Multinational conglomerates escape transfer-pricing charge
VietNamNet Bridge – The agreements on double taxation avoidance that Vietnam has signed with other countries is one of the reasons that have made it impossible for state agencies to clarify the suspected cases of multinational conglomerates conducting transfer pricing.
A lot of multinational conglomerates such as Coca-Cola, Metro Cash & Carry, and Keangnam Vina have been named by taxation agencies as suspects in transfer pricing cases. The big sharks have been suspected of declaring inaccurate revenue and input costs to avoid tax.
Taxation bodies have every reason to think that conglomerates violate tax laws when operating in Vietnam: the businesses repeatedly declare loss and do not pay corporate income tax, while they have been scaling up their business in Vietnam.
People have called on taxation bodies to take drastic measures to clarify the cases.
However, taxation agencies seem to be powerless to find out the truth.
Most recently, the inspectors from the Ministry of Finance (MOF) discovered a lot of ‘violations of tax laws’ conducted by Metro Cash & Carry and forced the German distributors to pay tax arrears of VND507 billion.
However, MOF itself admitted it was a hard struggle to uncover the behavior of transfer pricing.
MOF itself admitted it was a hard struggle to uncover the behavior of transfer pricing.
Nguyen Quang Tien from the General Department of Taxation noted that the agreements on double taxation avoidance that Vietnam signed with many countries not only made it difficult for taxation bodies to collect tax arrears, but also placed big difficulties on the agencies to gain rights to control taxation on foreign enterprises.
According to Tien, the problem is that Vietnam signed a lot of double taxation avoidance agreements with many countries at the time when it still had not developed the market-based economy. Since it did not have deep knowledge about the market economy and relevant matters, Vietnam has disadvantages in the agreements’ implementation.
Tien said that it was a difficult task to manage tax payments and declarations in the digital technology era.
An analyst commented that the development of technology was much faster than the compilation process of new tax laws.

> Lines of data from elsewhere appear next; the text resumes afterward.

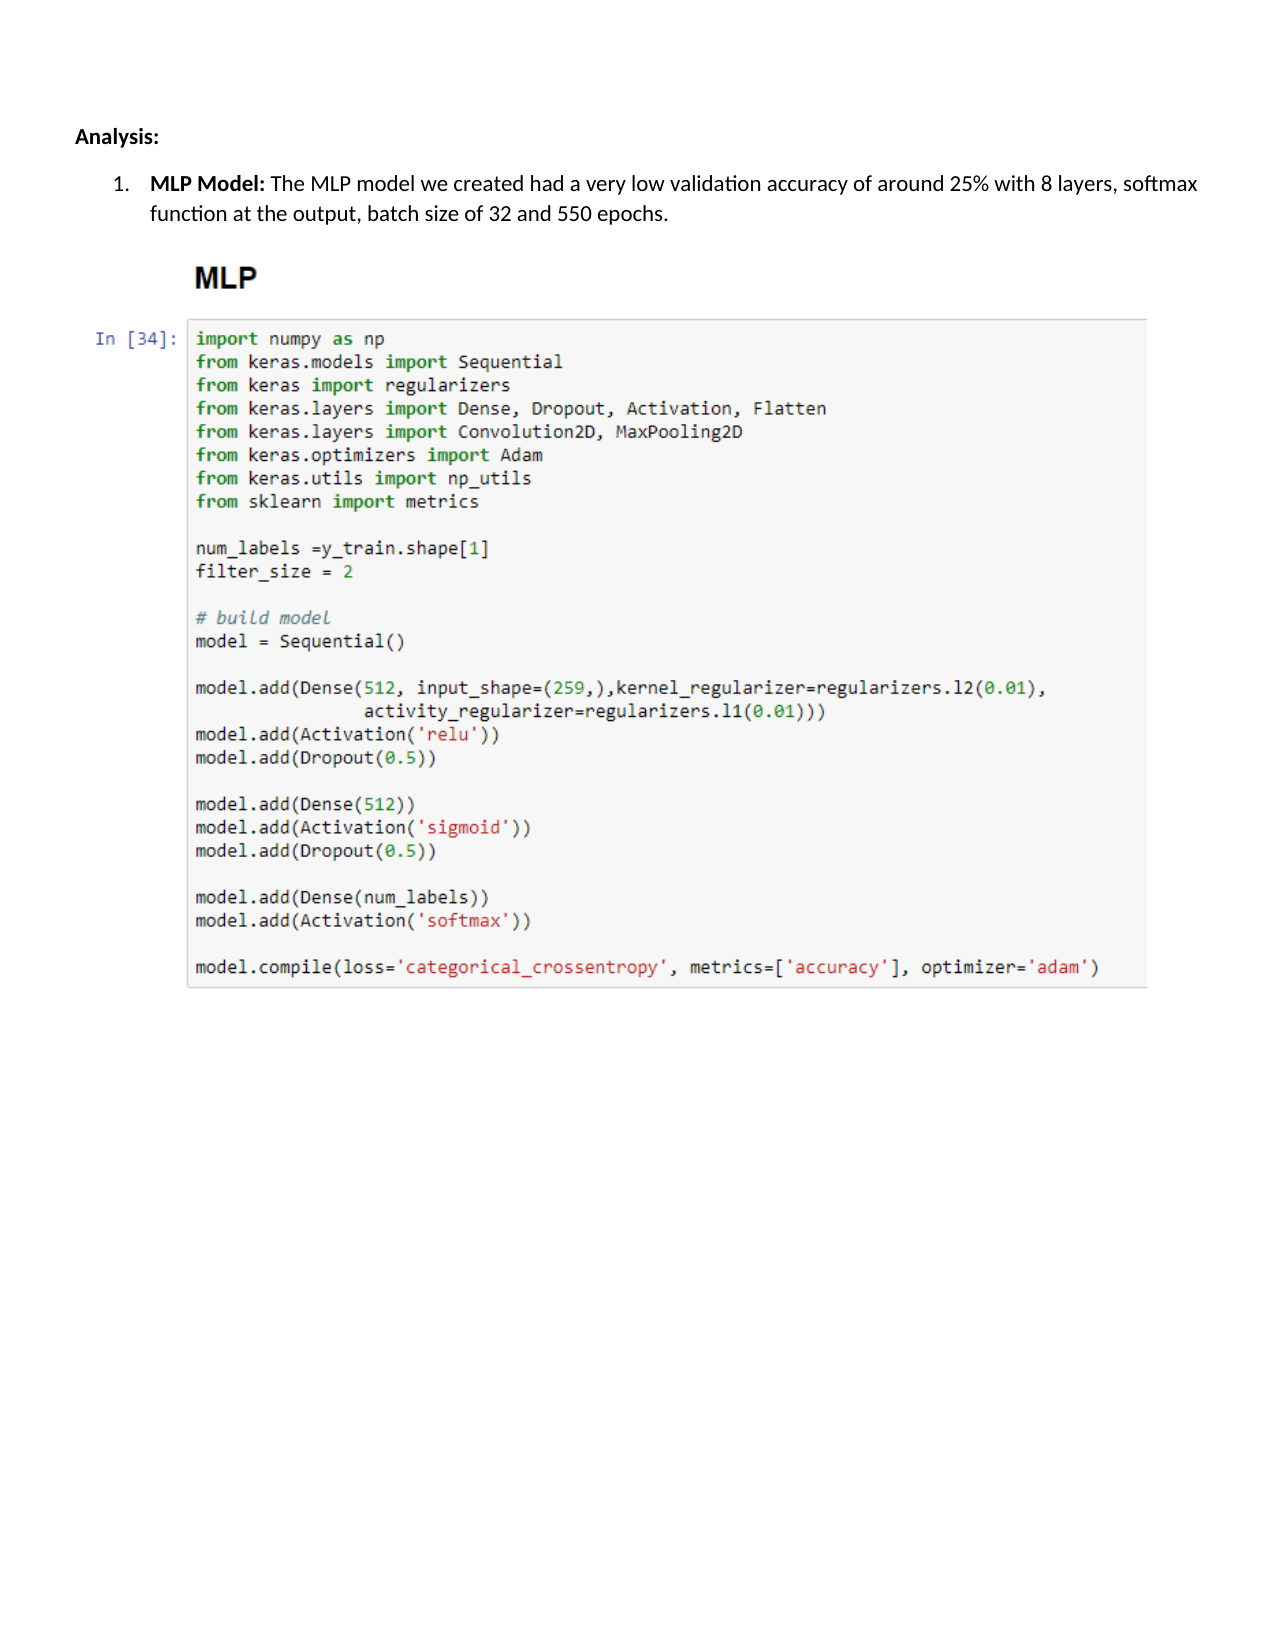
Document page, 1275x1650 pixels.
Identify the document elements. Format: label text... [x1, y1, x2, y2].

picture [75, 245, 1148, 998]
text Analysis: [75, 122, 1200, 150]
list MLP Model: The MLP model we created had a very low validation accuracy of around 25% with 8 layers, softmax function at the output, batch size of 32 and 550 epochs. [112, 169, 1200, 227]
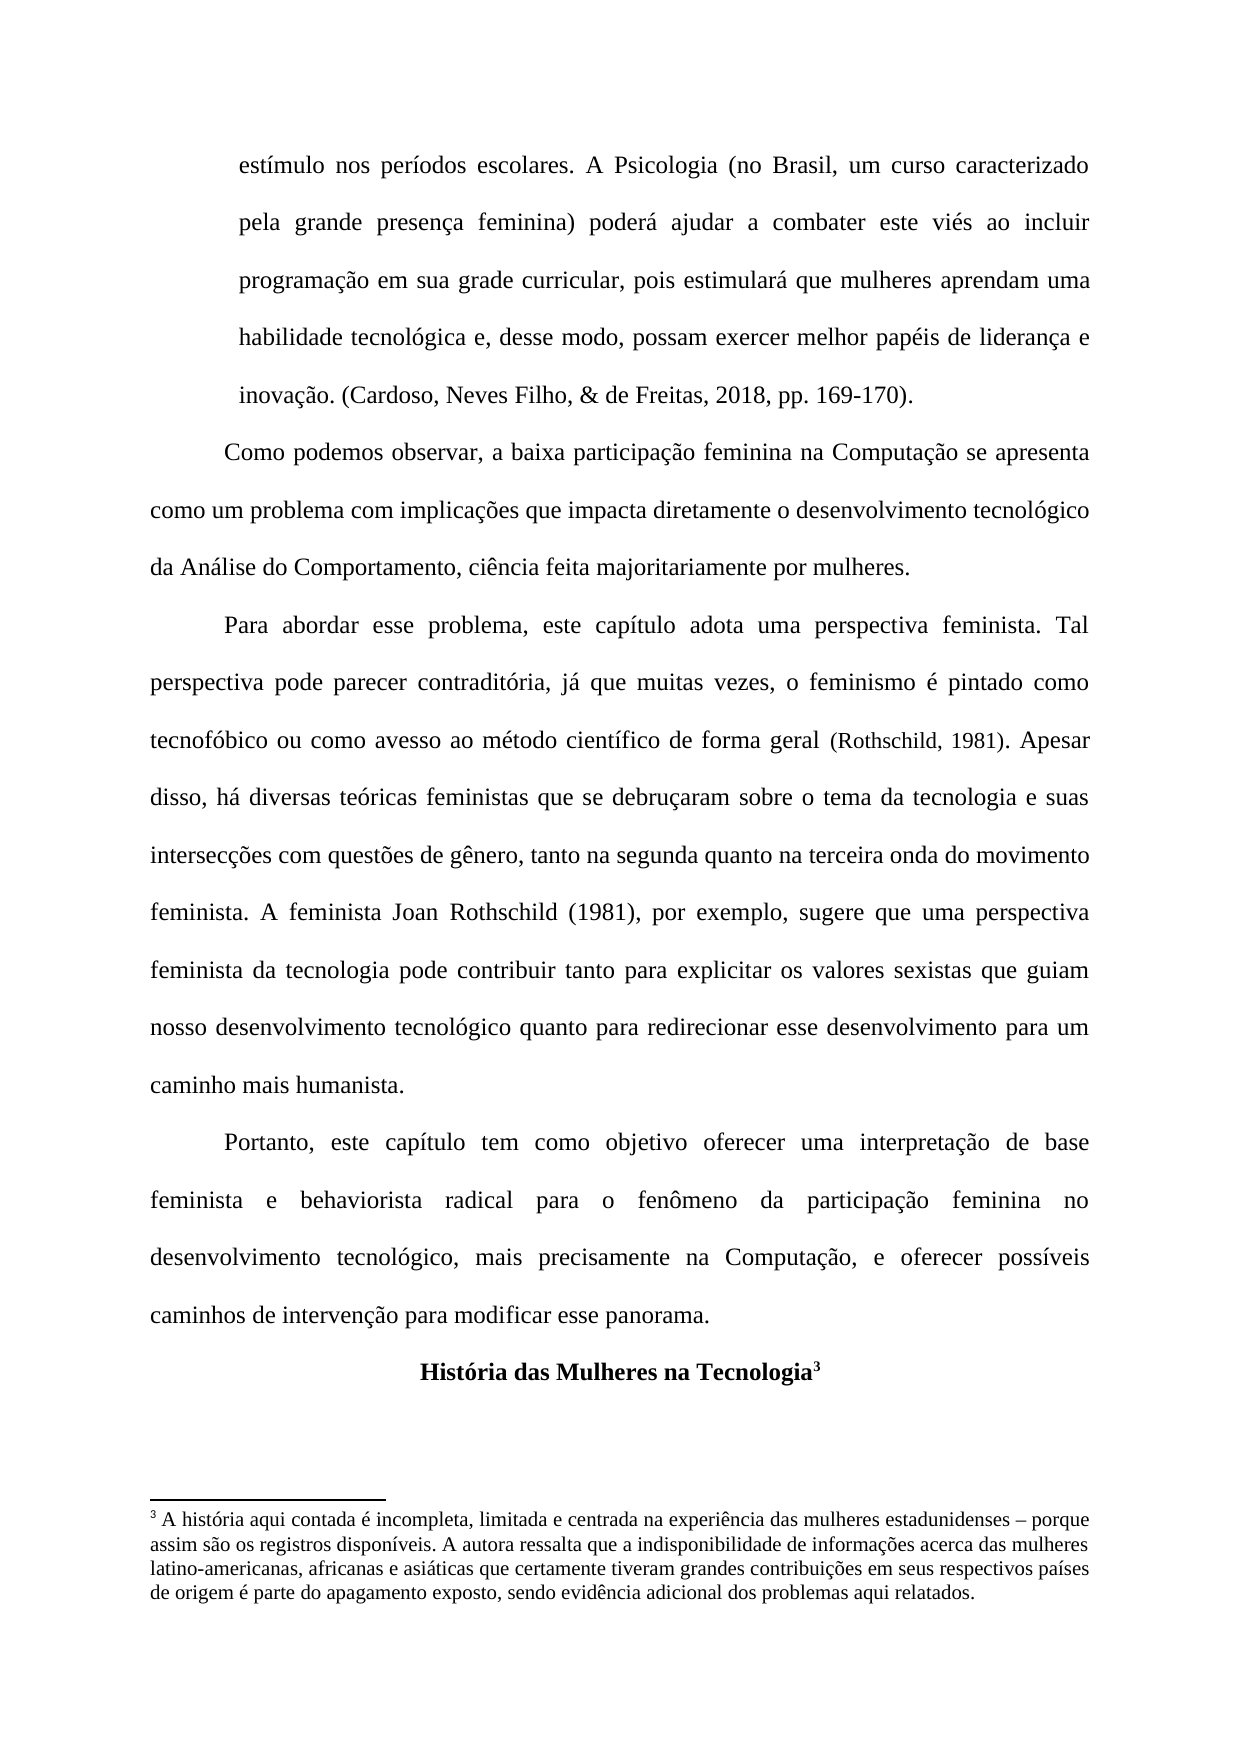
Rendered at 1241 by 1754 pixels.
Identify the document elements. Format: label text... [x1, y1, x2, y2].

This explains why Google and Facebook, which can earn hundreds of millions of dollars every year from their business in Vietnam, never have to pay tax, and why Vietnamese who can earn money via the internet from other countries also don’t pay tax.
“If we don’t redesign the taxation policies, we will miss the right to collect tax,” Tien said, adding that it is necessary for relevant ministries to join forces to reconsider the Vietnam’s rights to tax.